--- Exercise ---
Quote every line of each item below word for word.

===== Supplied data =====

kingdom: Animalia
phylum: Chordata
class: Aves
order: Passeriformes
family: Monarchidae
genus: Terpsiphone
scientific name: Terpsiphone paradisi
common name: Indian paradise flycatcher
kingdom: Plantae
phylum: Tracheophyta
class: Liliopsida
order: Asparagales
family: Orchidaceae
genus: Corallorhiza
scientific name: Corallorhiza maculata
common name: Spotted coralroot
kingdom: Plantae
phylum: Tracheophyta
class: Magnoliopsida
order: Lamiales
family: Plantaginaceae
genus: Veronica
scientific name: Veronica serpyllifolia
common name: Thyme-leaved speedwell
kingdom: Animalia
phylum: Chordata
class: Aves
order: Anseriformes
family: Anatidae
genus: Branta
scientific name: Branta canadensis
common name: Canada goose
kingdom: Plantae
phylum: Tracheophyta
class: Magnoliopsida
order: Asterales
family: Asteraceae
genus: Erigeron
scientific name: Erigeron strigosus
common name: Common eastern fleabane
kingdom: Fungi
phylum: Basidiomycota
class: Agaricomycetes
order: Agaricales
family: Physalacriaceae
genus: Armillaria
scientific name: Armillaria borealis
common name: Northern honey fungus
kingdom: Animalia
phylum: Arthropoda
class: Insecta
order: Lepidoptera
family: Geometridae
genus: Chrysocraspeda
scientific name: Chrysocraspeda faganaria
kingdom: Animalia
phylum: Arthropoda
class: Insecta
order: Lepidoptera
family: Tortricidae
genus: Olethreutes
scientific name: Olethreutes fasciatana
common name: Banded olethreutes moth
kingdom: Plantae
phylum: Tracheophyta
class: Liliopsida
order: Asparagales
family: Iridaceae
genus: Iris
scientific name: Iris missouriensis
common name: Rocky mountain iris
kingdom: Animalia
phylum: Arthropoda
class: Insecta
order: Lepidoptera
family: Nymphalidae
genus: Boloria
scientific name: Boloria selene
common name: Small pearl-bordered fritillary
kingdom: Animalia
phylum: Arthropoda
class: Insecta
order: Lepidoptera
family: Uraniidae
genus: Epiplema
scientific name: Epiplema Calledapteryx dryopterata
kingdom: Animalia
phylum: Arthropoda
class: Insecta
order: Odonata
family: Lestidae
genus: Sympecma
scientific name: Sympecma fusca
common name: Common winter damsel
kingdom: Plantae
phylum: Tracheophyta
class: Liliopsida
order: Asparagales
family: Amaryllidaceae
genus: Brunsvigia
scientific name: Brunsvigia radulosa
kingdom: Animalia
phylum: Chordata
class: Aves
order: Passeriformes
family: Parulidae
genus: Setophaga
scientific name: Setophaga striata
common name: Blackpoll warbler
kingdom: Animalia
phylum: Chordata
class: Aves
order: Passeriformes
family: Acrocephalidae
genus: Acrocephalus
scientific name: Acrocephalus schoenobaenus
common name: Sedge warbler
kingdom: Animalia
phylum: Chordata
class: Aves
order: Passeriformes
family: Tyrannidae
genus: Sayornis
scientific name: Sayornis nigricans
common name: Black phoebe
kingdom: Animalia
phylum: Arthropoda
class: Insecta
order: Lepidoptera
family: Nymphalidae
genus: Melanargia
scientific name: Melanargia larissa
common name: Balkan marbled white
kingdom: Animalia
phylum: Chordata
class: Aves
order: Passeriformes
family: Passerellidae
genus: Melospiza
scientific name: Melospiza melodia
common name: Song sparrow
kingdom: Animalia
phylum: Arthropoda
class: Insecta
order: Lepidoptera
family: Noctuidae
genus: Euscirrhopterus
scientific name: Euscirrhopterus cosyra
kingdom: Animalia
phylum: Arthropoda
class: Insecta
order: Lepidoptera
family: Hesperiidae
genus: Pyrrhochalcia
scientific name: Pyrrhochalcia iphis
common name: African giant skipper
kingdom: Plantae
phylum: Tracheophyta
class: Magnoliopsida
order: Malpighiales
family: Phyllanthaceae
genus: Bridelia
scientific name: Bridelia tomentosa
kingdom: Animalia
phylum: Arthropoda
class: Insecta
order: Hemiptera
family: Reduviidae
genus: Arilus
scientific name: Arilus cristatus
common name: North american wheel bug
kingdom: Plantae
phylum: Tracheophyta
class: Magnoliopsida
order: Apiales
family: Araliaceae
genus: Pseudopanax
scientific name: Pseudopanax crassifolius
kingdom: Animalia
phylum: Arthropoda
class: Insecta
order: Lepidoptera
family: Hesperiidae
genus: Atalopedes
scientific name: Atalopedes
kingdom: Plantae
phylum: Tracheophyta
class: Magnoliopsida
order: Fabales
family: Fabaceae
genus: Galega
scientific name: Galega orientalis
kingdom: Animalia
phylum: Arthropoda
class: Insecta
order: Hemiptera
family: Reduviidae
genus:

=====

--- Reply to the exercise ---
kingdom: Animalia
phylum: Chordata
class: Aves
order: Passeriformes
family: Monarchidae
genus: Terpsiphone
scientific name: Terpsiphone paradisi
common name: Indian paradise flycatcher
kingdom: Plantae
phylum: Tracheophyta
class: Liliopsida
order: Asparagales
family: Orchidaceae
genus: Corallorhiza
scientific name: Corallorhiza maculata
common name: Spotted coralroot
kingdom: Plantae
phylum: Tracheophyta
class: Magnoliopsida
order: Lamiales
family: Plantaginaceae
genus: Veronica
scientific name: Veronica serpyllifolia
common name: Thyme-leaved speedwell
kingdom: Animalia
phylum: Chordata
class: Aves
order: Anseriformes
family: Anatidae
genus: Branta
scientific name: Branta canadensis
common name: Canada goose
kingdom: Plantae
phylum: Tracheophyta
class: Magnoliopsida
order: Asterales
family: Asteraceae
genus: Erigeron
scientific name: Erigeron strigosus
common name: Common eastern fleabane
kingdom: Fungi
phylum: Basidiomycota
class: Agaricomycetes
order: Agaricales
family: Physalacriaceae
genus: Armillaria
scientific name: Armillaria borealis
common name: Northern honey fungus
kingdom: Animalia
phylum: Arthropoda
class: Insecta
order: Lepidoptera
family: Geometridae
genus: Chrysocraspeda
scientific name: Chrysocraspeda faganaria
kingdom: Animalia
phylum: Arthropoda
class: Insecta
order: Lepidoptera
family: Tortricidae
genus: Olethreutes
scientific name: Olethreutes fasciatana
common name: Banded olethreutes moth
kingdom: Plantae
phylum: Tracheophyta
class: Liliopsida
order: Asparagales
family: Iridaceae
genus: Iris
scientific name: Iris missouriensis
common name: Rocky mountain iris
kingdom: Animalia
phylum: Arthropoda
class: Insecta
order: Lepidoptera
family: Nymphalidae
genus: Boloria
scientific name: Boloria selene
common name: Small pearl-bordered fritillary
kingdom: Animalia
phylum: Arthropoda
class: Insecta
order: Lepidoptera
family: Uraniidae
genus: Epiplema
scientific name: Epiplema Calledapteryx dryopterata
kingdom: Animalia
phylum: Arthropoda
class: Insecta
order: Odonata
family: Lestidae
genus: Sympecma
scientific name: Sympecma fusca
common name: Common winter damsel
kingdom: Plantae
phylum: Tracheophyta
class: Liliopsida
order: Asparagales
family: Amaryllidaceae
genus: Brunsvigia
scientific name: Brunsvigia radulosa
kingdom: Animalia
phylum: Chordata
class: Aves
order: Passeriformes
family: Parulidae
genus: Setophaga
scientific name: Setophaga striata
common name: Blackpoll warbler
kingdom: Animalia
phylum: Chordata
class: Aves
order: Passeriformes
family: Acrocephalidae
genus: Acrocephalus
scientific name: Acrocephalus schoenobaenus
common name: Sedge warbler
kingdom: Animalia
phylum: Chordata
class: Aves
order: Passeriformes
family: Tyrannidae
genus: Sayornis
scientific name: Sayornis nigricans
common name: Black phoebe
kingdom: Animalia
phylum: Arthropoda
class: Insecta
order: Lepidoptera
family: Nymphalidae
genus: Melanargia
scientific name: Melanargia larissa
common name: Balkan marbled white
kingdom: Animalia
phylum: Chordata
class: Aves
order: Passeriformes
family: Passerellidae
genus: Melospiza
scientific name: Melospiza melodia
common name: Song sparrow
kingdom: Animalia
phylum: Arthropoda
class: Insecta
order: Lepidoptera
family: Noctuidae
genus: Euscirrhopterus
scientific name: Euscirrhopterus cosyra
kingdom: Animalia
phylum: Arthropoda
class: Insecta
order: Lepidoptera
family: Hesperiidae
genus: Pyrrhochalcia
scientific name: Pyrrhochalcia iphis
common name: African giant skipper
kingdom: Plantae
phylum: Tracheophyta
class: Magnoliopsida
order: Malpighiales
family: Phyllanthaceae
genus: Bridelia
scientific name: Bridelia tomentosa
kingdom: Animalia
phylum: Arthropoda
class: Insecta
order: Hemiptera
family: Reduviidae
genus: Arilus
scientific name: Arilus cristatus
common name: North american wheel bug
kingdom: Plantae
phylum: Tracheophyta
class: Magnoliopsida
order: Apiales
family: Araliaceae
genus: Pseudopanax
scientific name: Pseudopanax crassifolius
kingdom: Animalia
phylum: Arthropoda
class: Insecta
order: Lepidoptera
family: Hesperiidae
genus: Atalopedes
scientific name: Atalopedes
kingdom: Plantae
phylum: Tracheophyta
class: Magnoliopsida
order: Fabales
family: Fabaceae
genus: Galega
scientific name: Galega orientalis
kingdom: Animalia
phylum: Arthropoda
class: Insecta
order: Hemiptera
family: Reduviidae
genus:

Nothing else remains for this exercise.